Weeds have no place in a garden.  The dandelions in this picture may look pretty to my kiddos, but they’re still weeds.

According to Merriam-Webster, a weed is (1): a plant that is not valued where it is growing and is usually of vigorous growth; especially one that tends to overgrow or choke out more desirable plants.
The term “weed” is also used to refer to  “an obnoxious growth, thing, or person”.

BloomMed’s name developed out of the idea that we can care for ourselves like a gardener cares for its most precious plants.  People with the best health are intentional, making health a priority.  They do not participate in unhealthy lifestyles, like smoking or sitting around.  They are active and fill their lives with purpose, fun and interpersonal connections. These people have an amazing resiliency because their bodies and minds have been primed for self repair and healing.  Being around them energizes others and encourages them to be their best.  On the other hand, unhealthy people may complain of feeling tired, lethargic, and drained.  They get sick often, and may not seek out their social connections like they used to, They do not seem to get the same out of life as their more healthy counterparts.

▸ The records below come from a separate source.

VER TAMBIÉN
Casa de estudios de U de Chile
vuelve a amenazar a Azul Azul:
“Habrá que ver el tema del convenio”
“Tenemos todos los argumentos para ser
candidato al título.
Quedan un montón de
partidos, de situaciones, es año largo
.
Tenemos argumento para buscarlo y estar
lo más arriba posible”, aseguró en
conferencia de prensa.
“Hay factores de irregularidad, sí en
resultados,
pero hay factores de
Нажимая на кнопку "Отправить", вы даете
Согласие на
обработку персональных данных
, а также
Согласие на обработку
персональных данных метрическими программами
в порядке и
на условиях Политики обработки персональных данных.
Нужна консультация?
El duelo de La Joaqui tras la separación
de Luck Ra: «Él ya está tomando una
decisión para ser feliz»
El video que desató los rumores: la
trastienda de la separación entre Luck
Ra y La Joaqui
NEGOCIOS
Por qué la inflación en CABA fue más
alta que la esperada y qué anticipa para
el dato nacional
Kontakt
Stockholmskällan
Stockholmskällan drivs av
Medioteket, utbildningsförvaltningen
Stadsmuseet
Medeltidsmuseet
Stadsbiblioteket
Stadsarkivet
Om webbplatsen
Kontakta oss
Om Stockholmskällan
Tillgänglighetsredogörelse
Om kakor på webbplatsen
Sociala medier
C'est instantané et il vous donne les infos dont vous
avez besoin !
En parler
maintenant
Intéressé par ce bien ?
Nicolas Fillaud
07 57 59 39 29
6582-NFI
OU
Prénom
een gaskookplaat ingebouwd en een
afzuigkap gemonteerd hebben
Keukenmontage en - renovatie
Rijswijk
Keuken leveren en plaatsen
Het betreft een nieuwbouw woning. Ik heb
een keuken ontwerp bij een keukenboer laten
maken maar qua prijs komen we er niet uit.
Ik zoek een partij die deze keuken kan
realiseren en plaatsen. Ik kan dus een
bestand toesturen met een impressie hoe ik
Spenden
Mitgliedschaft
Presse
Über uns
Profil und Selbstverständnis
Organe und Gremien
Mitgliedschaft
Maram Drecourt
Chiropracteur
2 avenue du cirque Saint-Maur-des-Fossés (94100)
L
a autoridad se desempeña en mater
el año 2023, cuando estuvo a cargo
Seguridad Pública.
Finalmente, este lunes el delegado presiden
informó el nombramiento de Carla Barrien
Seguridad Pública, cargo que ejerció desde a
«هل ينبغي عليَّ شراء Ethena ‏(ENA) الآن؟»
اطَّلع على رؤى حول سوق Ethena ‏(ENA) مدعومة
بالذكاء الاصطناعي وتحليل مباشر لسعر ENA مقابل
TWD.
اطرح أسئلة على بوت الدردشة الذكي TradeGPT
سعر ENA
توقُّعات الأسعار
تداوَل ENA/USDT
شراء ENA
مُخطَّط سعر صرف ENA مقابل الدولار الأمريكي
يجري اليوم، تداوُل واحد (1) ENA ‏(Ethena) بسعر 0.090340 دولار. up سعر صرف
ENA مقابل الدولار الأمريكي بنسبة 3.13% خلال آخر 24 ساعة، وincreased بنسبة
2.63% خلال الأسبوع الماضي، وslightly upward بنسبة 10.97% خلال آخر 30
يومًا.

Can you think of some proverbial “weeds” in your life?  Keeping in mind the definition Merriam-Webster gave us, what in your life is of little value? What is out of place and yet stealing your ability to do more productive and enjoyable things?  Maybe it is a workout that used to motivate you but now only bores you.  Perhaps the diet you used to eat, now seems to only add weight to the “bottom line”.  Maybe it is a friend that encourages unhealthy habits or even a more destructive lifestyle.  Or, maybe it is the habit of making excuses and procrastinating, afraid of what lies ahead.

If you are not sure where the weeds are in your life, here are some tips:
1.  Identify the dreams you used to have.
Those are your beautiful blooms you planted in the “garden” of potential.  This could be your dream profession, completing those last few college courses, having children, going to an overseas country or just having peace in your home.  It could mean spending more time with your kids, or competing in America’s Ninja Warrior!  Maybe it is getting off all those medications your doctor prescribes or not dying from a heart attack like all the other members of your family.  Your dreams are as various as there are beautiful plants in nature and they are yours to cultivate!

2.  Identify ALL the things that are keeping those plants from flowering.
It seems ridiculous for a marathon runner to go to a restaurant, enjoy a healthy meal full of gorgeous super-foods, then walk outside, light up a cigarette and smoke, right?  Of course! Why would we expect to be healthy doing unhealthy things?  They just don’t go together.  It is true the old adage- you are what you eat.  If you ingest and breathe in toxins, they become incorporated into your body, affecting chemical processes and enzymes, even turning on and off your genes- You literally will become toxic.  But, if you eat healthy things, those same chemical process, enzymes and genes are affected positively, promoting repair and healing.  You could become the picture of health!

3.  Identify what activities or things consistently drain you and lower your motivation.
Some people complain that when they first start working out, the increased effort drains them.  It may do that physically at first, but then they also notice they sleep better and the next day, though their muscles are sore, their mind is more refreshed than before!   Does drinking alcohol energize you?  Does it really improve your well being or does it numb away pain, and steal your time?    Those with ADHD take stimulant drugs, but when used appropriately, patients report increased productivity and improved sleep quality and duration.  They feel settled, not wired as if drinking 10 cups of coffee! In patients with clinical ADHD, a stimulant may not be a weed, but only that person and their prescribing physician can determine that.

Now that we have identified our weeds- let’s start removing them!  If we are serious about cleaning up our garden, we must have zero tolerance for weeds. Gardeners are constantly be on the lookout for weeds in their garden. As soon as one is spotted, they remove it from the root.  But they don’t usually start there.  Gardeners may use some sort of weed – killer to remove them faster and even better, they include a weed cover as part of their garden’s design, preventing new weeds from growing! It is the same with our health.   You could try to fight temptation every time it comes, but wouldn’t that be exhausting? Why not just not prevent the trigger in the first place?

Some of you know my nickname as a kid was “cookie monster”.  I earned that nickname, let me tell you.  I was helpless around them- even as an adult! Why? One cookie wakes up the insatiable monster in me- they may taste good, but instead of satisfying a craving, they only increase my desire for more! Will power is ineffective with pulling this weed!  Instead of torturing myself by bringing cookies into the house- I don’t buy them!  The “weed killer” was identifying healthier substitutes that satisfied the craving.  My “weed cover” was recognizing my triggers for cookies in the first place and preparing for them in advance so that I can move on with my day.

I would like to challenge my readers to think about their health as a proverbial garden, one that needs tending to.  Where are the weeds and where are the blooms?  What areas are bare and what areas are overrun?  This is the first step to healing!  Are you ready to get your hands dirty?